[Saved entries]
________________
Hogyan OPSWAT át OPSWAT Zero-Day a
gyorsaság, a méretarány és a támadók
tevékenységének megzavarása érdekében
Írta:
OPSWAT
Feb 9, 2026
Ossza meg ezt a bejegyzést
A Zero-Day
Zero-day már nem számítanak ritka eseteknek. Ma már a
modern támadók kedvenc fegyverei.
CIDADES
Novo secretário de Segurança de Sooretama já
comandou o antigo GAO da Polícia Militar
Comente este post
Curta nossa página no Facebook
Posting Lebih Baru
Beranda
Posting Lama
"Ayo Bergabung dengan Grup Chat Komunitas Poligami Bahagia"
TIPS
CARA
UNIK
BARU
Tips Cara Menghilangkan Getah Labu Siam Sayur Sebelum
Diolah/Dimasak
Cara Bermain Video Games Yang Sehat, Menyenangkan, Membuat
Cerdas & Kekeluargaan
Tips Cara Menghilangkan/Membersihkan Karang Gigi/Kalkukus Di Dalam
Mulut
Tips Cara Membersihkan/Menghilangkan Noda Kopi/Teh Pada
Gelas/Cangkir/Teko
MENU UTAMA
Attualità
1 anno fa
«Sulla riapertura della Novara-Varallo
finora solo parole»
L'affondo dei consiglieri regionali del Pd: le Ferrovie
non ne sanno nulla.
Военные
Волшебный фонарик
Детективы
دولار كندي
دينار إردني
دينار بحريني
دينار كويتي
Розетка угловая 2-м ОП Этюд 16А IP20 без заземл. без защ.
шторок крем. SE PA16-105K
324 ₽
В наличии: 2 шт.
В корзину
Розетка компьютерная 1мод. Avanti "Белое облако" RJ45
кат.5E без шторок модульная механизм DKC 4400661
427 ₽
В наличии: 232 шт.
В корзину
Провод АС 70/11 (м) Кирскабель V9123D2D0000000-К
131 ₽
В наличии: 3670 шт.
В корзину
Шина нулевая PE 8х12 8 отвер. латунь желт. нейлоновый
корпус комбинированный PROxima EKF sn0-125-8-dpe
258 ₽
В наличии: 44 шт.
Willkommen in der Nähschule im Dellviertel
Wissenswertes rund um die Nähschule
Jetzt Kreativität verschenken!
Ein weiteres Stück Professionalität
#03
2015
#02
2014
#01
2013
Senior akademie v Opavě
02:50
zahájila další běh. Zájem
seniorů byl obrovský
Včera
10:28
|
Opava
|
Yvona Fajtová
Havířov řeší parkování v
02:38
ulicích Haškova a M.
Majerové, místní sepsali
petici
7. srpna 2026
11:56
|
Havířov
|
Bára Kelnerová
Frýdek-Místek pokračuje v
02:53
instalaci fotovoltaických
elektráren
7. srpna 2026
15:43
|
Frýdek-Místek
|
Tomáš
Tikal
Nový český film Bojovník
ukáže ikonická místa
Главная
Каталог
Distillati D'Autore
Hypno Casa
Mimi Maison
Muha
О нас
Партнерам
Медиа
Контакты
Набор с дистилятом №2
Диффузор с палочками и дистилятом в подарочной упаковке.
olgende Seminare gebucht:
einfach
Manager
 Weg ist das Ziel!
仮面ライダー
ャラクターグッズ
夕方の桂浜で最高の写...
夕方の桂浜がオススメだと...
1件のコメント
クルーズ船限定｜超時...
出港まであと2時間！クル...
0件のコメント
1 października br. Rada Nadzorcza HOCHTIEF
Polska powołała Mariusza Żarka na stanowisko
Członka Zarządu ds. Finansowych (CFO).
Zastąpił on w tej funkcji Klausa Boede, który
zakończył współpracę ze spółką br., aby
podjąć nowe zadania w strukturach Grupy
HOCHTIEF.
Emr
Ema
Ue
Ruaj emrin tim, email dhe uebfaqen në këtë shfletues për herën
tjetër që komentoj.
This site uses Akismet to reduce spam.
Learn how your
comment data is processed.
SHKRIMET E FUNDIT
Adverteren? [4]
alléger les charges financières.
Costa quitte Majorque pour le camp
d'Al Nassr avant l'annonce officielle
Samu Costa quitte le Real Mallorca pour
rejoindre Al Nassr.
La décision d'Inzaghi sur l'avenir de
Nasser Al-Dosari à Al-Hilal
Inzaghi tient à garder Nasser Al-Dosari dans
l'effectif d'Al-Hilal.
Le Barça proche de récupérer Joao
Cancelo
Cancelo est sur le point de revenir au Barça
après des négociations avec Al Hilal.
________________
• **Task details**
Please copy out all of the items above line for line, without changing anything.

• **Response**
Hogyan OPSWAT át OPSWAT Zero-Day a
gyorsaság, a méretarány és a támadók
tevékenységének megzavarása érdekében
Írta:
OPSWAT
Feb 9, 2026
Ossza meg ezt a bejegyzést
A Zero-Day
Zero-day már nem számítanak ritka eseteknek. Ma már a
modern támadók kedvenc fegyverei.
CIDADES
Novo secretário de Segurança de Sooretama já
comandou o antigo GAO da Polícia Militar
Comente este post
Curta nossa página no Facebook
Posting Lebih Baru
Beranda
Posting Lama
"Ayo Bergabung dengan Grup Chat Komunitas Poligami Bahagia"
TIPS
CARA
UNIK
BARU
Tips Cara Menghilangkan Getah Labu Siam Sayur Sebelum
Diolah/Dimasak
Cara Bermain Video Games Yang Sehat, Menyenangkan, Membuat
Cerdas & Kekeluargaan
Tips Cara Menghilangkan/Membersihkan Karang Gigi/Kalkukus Di Dalam
Mulut
Tips Cara Membersihkan/Menghilangkan Noda Kopi/Teh Pada
Gelas/Cangkir/Teko
MENU UTAMA
Attualità
1 anno fa
«Sulla riapertura della Novara-Varallo
finora solo parole»
L'affondo dei consiglieri regionali del Pd: le Ferrovie
non ne sanno nulla.
Военные
Волшебный фонарик
Детективы
دولار كندي
دينار إردني
دينار بحريني
دينار كويتي
Розетка угловая 2-м ОП Этюд 16А IP20 без заземл. без защ.
шторок крем. SE PA16-105K
324 ₽
В наличии: 2 шт.
В корзину
Розетка компьютерная 1мод. Avanti "Белое облако" RJ45
кат.5E без шторок модульная механизм DKC 4400661
427 ₽
В наличии: 232 шт.
В корзину
Провод АС 70/11 (м) Кирскабель V9123D2D0000000-К
131 ₽
В наличии: 3670 шт.
В корзину
Шина нулевая PE 8х12 8 отвер. латунь желт. нейлоновый
корпус комбинированный PROxima EKF sn0-125-8-dpe
258 ₽
В наличии: 44 шт.
Willkommen in der Nähschule im Dellviertel
Wissenswertes rund um die Nähschule
Jetzt Kreativität verschenken!
Ein weiteres Stück Professionalität
#03
2015
#02
2014
#01
2013
Senior akademie v Opavě
02:50
zahájila další běh. Zájem
seniorů byl obrovský
Včera
10:28
|
Opava
|
Yvona Fajtová
Havířov řeší parkování v
02:38
ulicích Haškova a M.
Majerové, místní sepsali
petici
7. srpna 2026
11:56
|
Havířov
|
Bára Kelnerová
Frýdek-Místek pokračuje v
02:53
instalaci fotovoltaických
elektráren
7. srpna 2026
15:43
|
Frýdek-Místek
|
Tomáš
Tikal
Nový český film Bojovník
ukáže ikonická místa
Главная
Каталог
Distillati D'Autore
Hypno Casa
Mimi Maison
Muha
О нас
Партнерам
Медиа
Контакты
Набор с дистилятом №2
Диффузор с палочками и дистилятом в подарочной упаковке.
olgende Seminare gebucht:
einfach
Manager
 Weg ist das Ziel!
仮面ライダー
ャラクターグッズ
夕方の桂浜で最高の写...
夕方の桂浜がオススメだと...
1件のコメント
クルーズ船限定｜超時...
出港まであと2時間！クル...
0件のコメント
1 października br. Rada Nadzorcza HOCHTIEF
Polska powołała Mariusza Żarka na stanowisko
Członka Zarządu ds. Finansowych (CFO).
Zastąpił on w tej funkcji Klausa Boede, który
zakończył współpracę ze spółką br., aby
podjąć nowe zadania w strukturach Grupy
HOCHTIEF.
Emr
Ema
Ue
Ruaj emrin tim, email dhe uebfaqen në këtë shfletues për herën
tjetër që komentoj.
This site uses Akismet to reduce spam.
Learn how your
comment data is processed.
SHKRIMET E FUNDIT
Adverteren? [4]
alléger les charges financières.
Costa quitte Majorque pour le camp
d'Al Nassr avant l'annonce officielle
Samu Costa quitte le Real Mallorca pour
rejoindre Al Nassr.
La décision d'Inzaghi sur l'avenir de
Nasser Al-Dosari à Al-Hilal
Inzaghi tient à garder Nasser Al-Dosari dans
l'effectif d'Al-Hilal.
Le Barça proche de récupérer Joao
Cancelo
Cancelo est sur le point de revenir au Barça
après des négociations avec Al Hilal.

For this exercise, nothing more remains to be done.